- TASKS TO PERFORM -
• A. In the Git workflow text, list every distinct web address (URL) that appears, each one only once.
• B. Continue the Git workflow text from its last sentence.

- TEXT -

=====

If you see errors in your output, investigate them!

Please see this article for comprehensive documentation.

The gh_token_help() function is also helpful for diagnosing issues with your token. Note the “Token scopes” in the output below.

gh_token_help()
## • GitHub host: 'https://github.com'
## • Personal access token for 'https://github.com': '<discovered>'
## ✖ Can't get user information for this token.
##   The token may no longer be valid or perhaps it lacks the 'user' scope.
## Error in gh_process_response(raw): 
## GitHub API error (401): 
## Message: Bad credentials
## Read more at https://docs.github.com/rest

Making a contribution

In this first group exercise, each student will work individually to send a pull request to the maintainer (me) of a single repository. When you make a contribution to someone else’s repo, this is how you will do it. (See also https://happygitwithr.com/fork-and-clone.html)

Setting up the local repo

  1. Run usethis::create_from_github("sds270-s22/git-demo", fork = TRUE)

STOP. If Step 1 worked, proceed to “Remote verification” below. If Step 1 failed, pursue the following steps as necessary. THINK before you act!

  1. Fork the course repo on GitHub.
  2. Clone your fork and make a new project in RStudio.
  3. Set up your upstream remote

Remote verification

By now, you should have your fork set up at https://github.com/sds270-s22/git-demo. Next, we will verify that you have your upstream remote set up as well.

=====

- SUPPLIED MATERIAL -
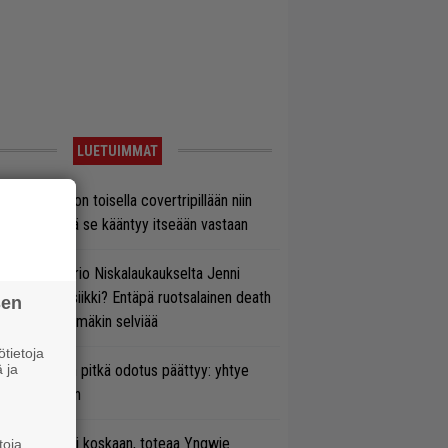
LUETUIMMAT
vio: Saimaa on toisella covertripillään niin
vereeni, että se kääntyy itseään vastaan
ten taipuu Trio Niskalaukaukselta Jenni
rtiaisen musiikki? Entäpä ruotsalainen death
sen
tal? Pian tämäkin selviää
tietoja
 ja
ezer-fanien pitkä odotus päättyy: yhtye
ulee Suomeen
 on nyt tai ei koskaan, toteaa Yngwie
toja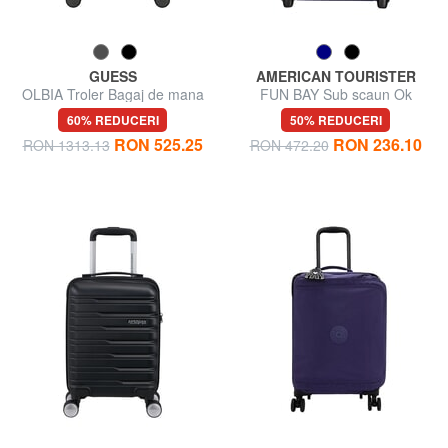
GUESS
AMERICAN TOURISTER
OLBIA Troler Bagaj de mana
FUN BAY Sub scaun Ok
Easyjet
60% REDUCERI
50% REDUCERI
RON 525.25
RON 236.10
RON 1313.13
RON 472.20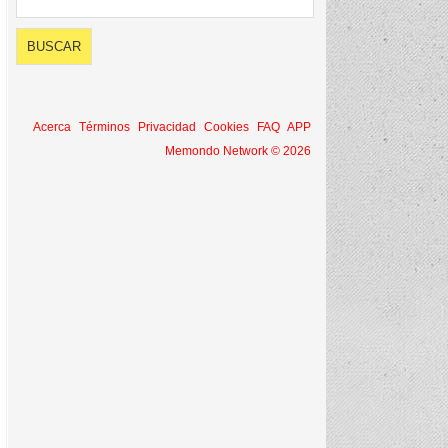
Acerca
Términos
Privacidad
Cookies
FAQ
APP
Memondo Network © 2026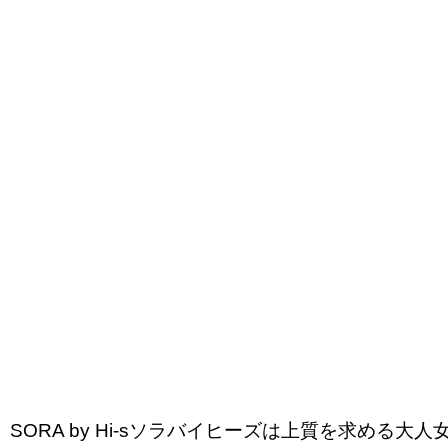
SORA by Hi-sソラバイヒーズは上質を求める大人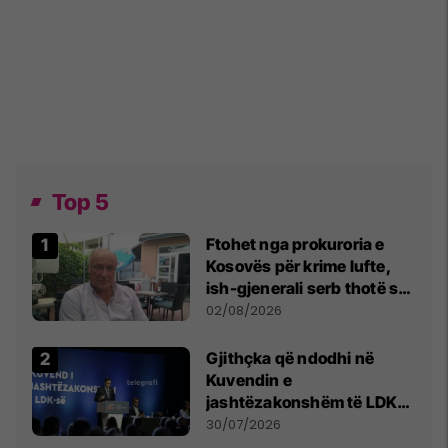
Top 5
Ftohet nga prokuroria e
Kosovës për krime lufte,
ish-gjenerali serb thotë se
dikush e tradhtoi në
02/08/2026
Beograd
Gjithçka që ndodhi në
Kuvendin e
jashtëzakonshëm të LDK-
së
30/07/2026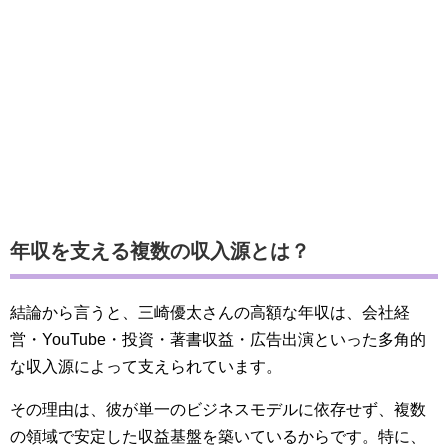
年収を支える複数の収入源とは？
結論から言うと、三崎優太さんの高額な年収は、会社経
営・YouTube・投資・著書収益・広告出演といった多角的
な収入源によって支えられています。
その理由は、彼が単一のビジネスモデルに依存せず、複数
の領域で安定した収益基盤を築いているからです。特に、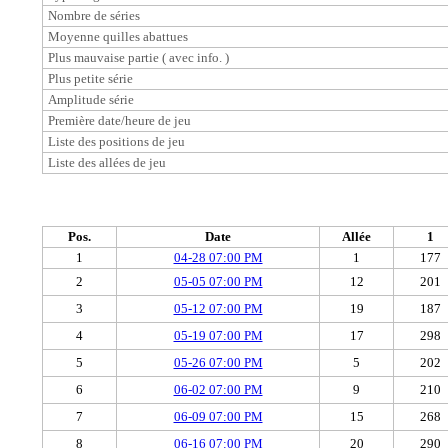
Nombre de séries
Moyenne quilles abattues
Plus mauvaise partie ( avec info. )
Plus petite série
Amplitude série
Première date/heure de jeu
Liste des positions de jeu
Liste des allées de jeu
Pos.
Date
Allée
1
1
04-28 07:00 PM
1
177
2
05-05 07:00 PM
12
201
3
05-12 07:00 PM
19
187
4
05-19 07:00 PM
17
298
5
05-26 07:00 PM
5
202
6
06-02 07:00 PM
9
210
7
06-09 07:00 PM
15
268
8
06-16 07:00 PM
20
290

=====

- OUTPUTS BY TASK -
• A.
- https://github.com
- https://docs.github.com/rest
- https://happygitwithr.com/fork-and-clone.html
- https://github.com/sds270-s22/git-demo

• B.
  1. Run git remote -v in the Terminal (not in the R console). You should see something like this:
## bash: line 0: cd: /Users/akim04/Desktop/git-demo: No such file or directory
## origin   https://github.com/rudeboybert/SDS270.git (fetch)
## origin   https://github.com/rudeboybert/SDS270.git (push)

Making changes

  1. Run usethis::pr_init("<NAME>"), where in place of <NAME> you write your one-word name (all lowercase, no spaces or punctuation).
  2. Add your first and last name, with a link to your GitHub user page, to README.md.
  3. Commit your changes.
  4. Push.
  5. Run usethis::pr_push() to send a pull request.

I will resolve all pull requests.

Collaborating on a project

Sync your fork

You need to sync your fork regularly (like every time you finish a pull request). Entering these commands in the Terminal should do it.

git fetch upstream
git merge upstream main

Note that usethis::pr_init() attempts to perform this operation, so if you are able to use pr_init(), you may not have to sync your fork manually via the command line.

Merge conflicts

If two or more people commit changes to the same part of the same file, a merge conflict is inevitable. With good git hygiene and clear project roles, the probability of a merge conflict can be minimized. But they will happen and you need to know how to resolve them.

A side-by-side comparison of the set of changes is helpful. A diff is a way to view these changes. Several editors will perform this comparison. I use meld. Another program is opendiff. You can use whatever you want!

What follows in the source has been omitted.